The conditions should be like (one of many ways of doing it):

equation_type == "add" or equation_type == "addition":

When checking multiple conditions you need to repeat the equality. There are other ways but since you are in a beginner course you should try to make this one work.

Do the same with the other conditions and see if it works.

Answered By: DeusDev

equation_type == "add" or "addition" does not do what you think it does.

It’s tempting to read Python code as if it were English. It is not! Python is still a programming language, and programming languages have strict rules.

The expression equation_type == "add" or "addition" is parsed as (equation_type == "add") or "addition". The first part, (equation_type == "add") might be true or false depending on the user’s input. However, the second part "addition" is always true from the perspective of if.

Therefore Python always uses the first branch in your if/elif/else chain, and ignores the others, because the first branch is always "true" from its perspective!

The or operator has only one purpose: it combines expressions using logical disjunction. It does not repeatedly apply an equality check for multiple values!

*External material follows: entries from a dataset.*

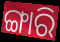
ଙ୍ଗାରି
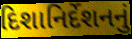
દિશાનિર્દેશનનું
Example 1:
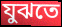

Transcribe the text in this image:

যুঝতে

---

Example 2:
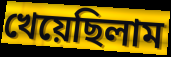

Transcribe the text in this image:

খেয়েছিলাম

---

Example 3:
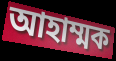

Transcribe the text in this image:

আহাম্মক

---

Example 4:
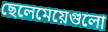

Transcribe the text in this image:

ছেলেমেয়েগুলো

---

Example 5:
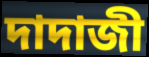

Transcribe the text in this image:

দাদাজী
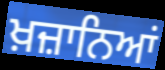
ਖ਼ਜ਼ਾਨਿਆਂ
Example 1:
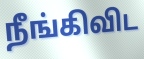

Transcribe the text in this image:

நீங்கிவிட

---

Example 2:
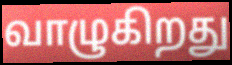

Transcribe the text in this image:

வாழுகிறது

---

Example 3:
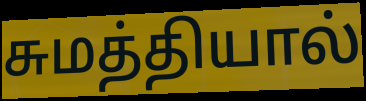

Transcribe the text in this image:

சுமத்தியால்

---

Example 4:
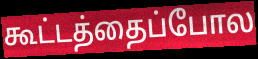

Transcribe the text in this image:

கூட்டத்தைப்போல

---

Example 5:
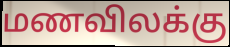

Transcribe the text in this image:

மணவிலக்கு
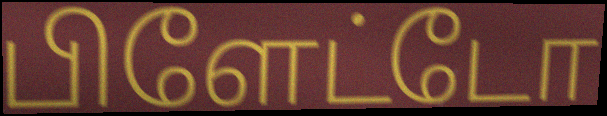
பிளேட்டோ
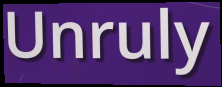
Unruly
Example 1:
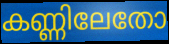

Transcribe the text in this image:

കണ്ണിലേതോ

Refer to the official documentation for details on what operators like or and and can and cannot do.

You probably wanted to write if equation_type in ("add", "addition"):. The in operator checks whether a value is an element of some collection:

x = "apple"

if x in ("carrot", "celery"):
    print("vegetable")
elif x in ("apple", "pear"):
    print("fruit")

The in operator works on all kinds of collections: tuples (a, b, c), lists [a, b, c], and the keys (not values!) of dictionaries {a: 1, b: 2}.